Quelques mois après la manifestation de Quimper qui nous avait opposés au FdG sur le positionnement par rapport au mouvement des Bonnets rouges, les résultats indiquent clairement que le NPA ne s’est pas trompé dans son implication et la construction d’un pôle ouvrier. C’est ainsi que, ce dimanche soir,  les résultats de nos listes ont été annoncés sous les hourras de sympathisantEs arborant le tee-shirt des Marine Harvest.
 
Des élections municipales au 12 avril et après…
Au-delà des résultats des listes anticapitalistes, des premiers éléments de bilan peuvent d’ores et déjà être tirés. Les militantEs NPA ont su débattre et rassembler autour d’eux sur la nécessité de construire une véritable opposition de gauche à ce gouvernement, y compris face aux caciques locaux du Parti socialiste et aux errements électoraux du Parti communiste.

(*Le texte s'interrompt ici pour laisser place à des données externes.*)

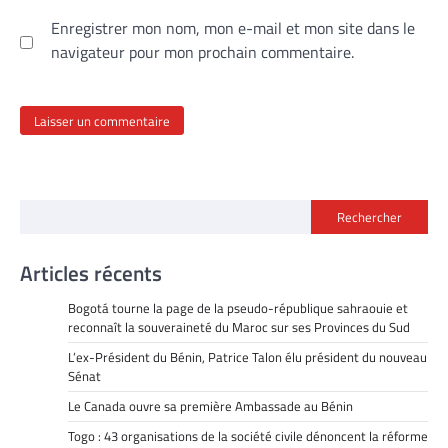
Enregistrer mon nom, mon e-mail et mon site dans le
navigateur pour mon prochain commentaire.
Rechercher
Articles récents
Bogotá tourne la page de la pseudo-république sahraouie et
reconnaît la souveraineté du Maroc sur ses Provinces du Sud
L’ex-Président du Bénin, Patrice Talon élu président du nouveau
Sénat
Le Canada ouvre sa première Ambassade au Bénin
Togo : 43 organisations de la société civile dénoncent la réforme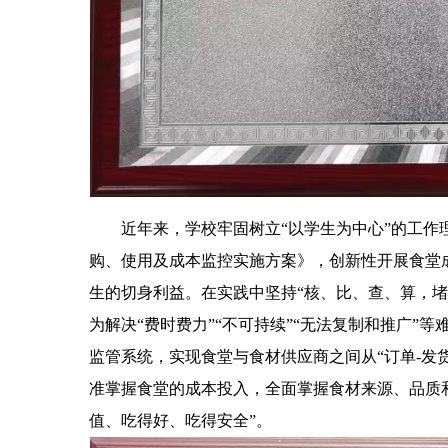
近年来，学校牢固树立“以学生为中心”的工作
购、使用及成本监控实施方案》，创新性开展食堂
生的切身利益。在实践中坚持“核、比、查、算，堵
为解决“费时费力”“不可持续”“无法复制和推广”
监管系统，实现食堂与食材供应商之间从“订单-
发货
准掌握食堂的成本投入，全面掌握食材来源、品质
值、吃得好、吃得安全”。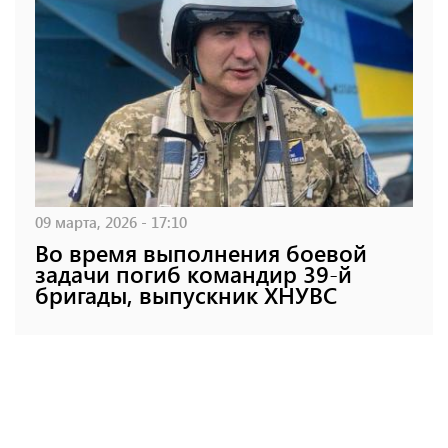
09 марта, 2026 - 17:10
Во время выполнения боевой
задачи погиб командир 39-й
бригады, выпускник ХНУВС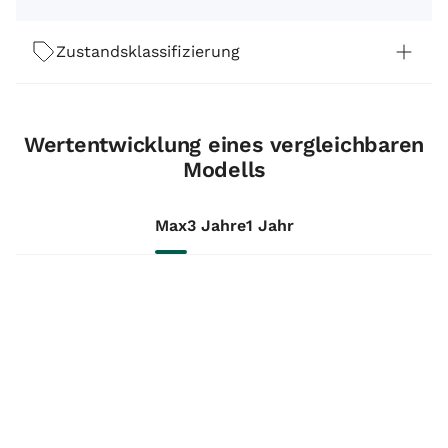
Zustandsklassifizierung
Wertentwicklung eines vergleichbaren
Modells
Max
3 Jahre
1 Jahr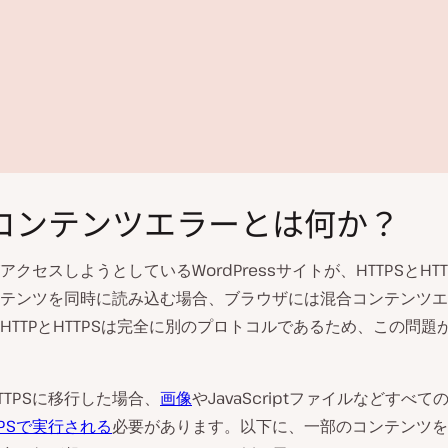
コンテンツエラーとは何か？
アクセスしようとしているWordPressサイトが、HTTPSとHT
テンツを同時に読み込む場合、ブラウザには混合コンテンツエ
HTTPとHTTPSは完全に別のプロトコルであるため、この問題
動
画
を
TTPSに移行した場合、
画像
やJavaScriptファイルなどすべ
再
TPSで実行される
必要があります。以下に、一部のコンテンツをH
生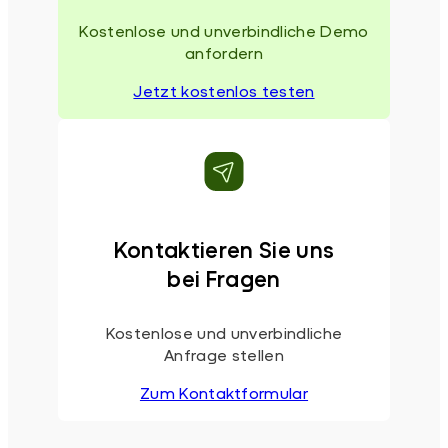
Kostenlose und unverbindliche Demo
anfordern
Jetzt kostenlos testen
Kontaktieren Sie uns
bei Fragen
Kostenlose und unverbindliche
Anfrage stellen
Zum Kontaktformular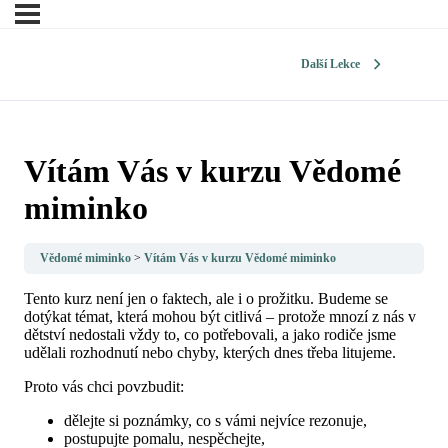
Další Lekce
Vítám Vás v kurzu Vědomé
miminko
Vědomé miminko
Vítám Vás v kurzu Vědomé miminko
Tento kurz není jen o faktech, ale i o prožitku. Budeme se
dotýkat témat, která mohou být citlivá – protože mnozí z nás v
dětství nedostali vždy to, co potřebovali, a jako rodiče jsme
udělali rozhodnutí nebo chyby, kterých dnes třeba litujeme.
Proto vás chci povzbudit:
dělejte si poznámky, co s vámi nejvíce rezonuje,
postupujte pomalu, nespěchejte,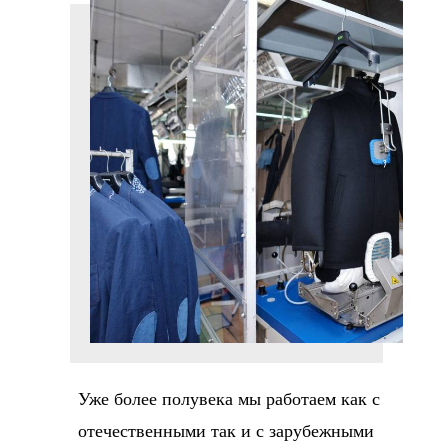
Уже более полувека мы работаем как с
отечественными так и с зарубежными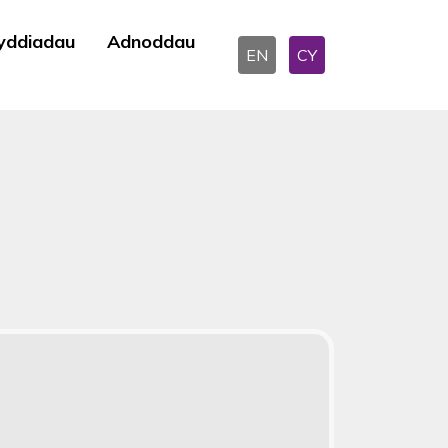
yddiadau
Adnoddau
EN
CY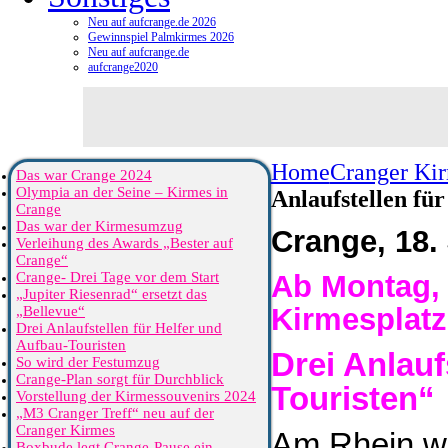
Neu auf aufcrange.de 2026
Gewinnspiel Palmkirmes 2026
Neu auf aufcrange.de
aufcrange2020
Home
Cranger Ki
Das war Crange 2024
Olympia an der Seine – Kirmes in
Anlaufstellen fü
Crange
Das war der Kirmesumzug
Crange, 18. 
Verleihung des Awards „Bester auf
Crange“
Crange- Drei Tage vor dem Start
Ab Montag, 2
„Jupiter Riesenrad“ ersetzt das
Kirmesplatz
„Bellevue“
Drei Anlaufstellen für Helfer und
Aufbau-Touristen
Drei Anlauf
So wird der Festumzug
Crange-Plan sorgt für Durchblick
Touristen“
Vorstellung der Kirmessouvenirs 2024
„M3 Cranger Treff“ neu auf der
Cranger Kirmes
Am Rhein wi
Boxbude legt Crange-Pause ein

Nous avons ainsi réussi à rassembler des milliers de personnes, sympathisantEs, anciens militantEs, pour militer, renouer avec le NPA ou dans des cadres plus larges. Pour la suite, ce travail est un sérieux point d’appui ,en particulier pour la préparation de la manifestation du samedi 12 avril, journée de révolte de gauche initiée par le NPA.  
Les sympathies rencontrées tout au long de cette campagne, les énergies déployées, ont impulsé, à notre niveau, une dynamique qu’il s’agit d’entretenir, de prolonger, d’armer politiquement pour contribuer à l’émergence d’une opposition anticapitaliste à ce gouvernement, seule façon efficace de contrer la montée de l’extrême droite.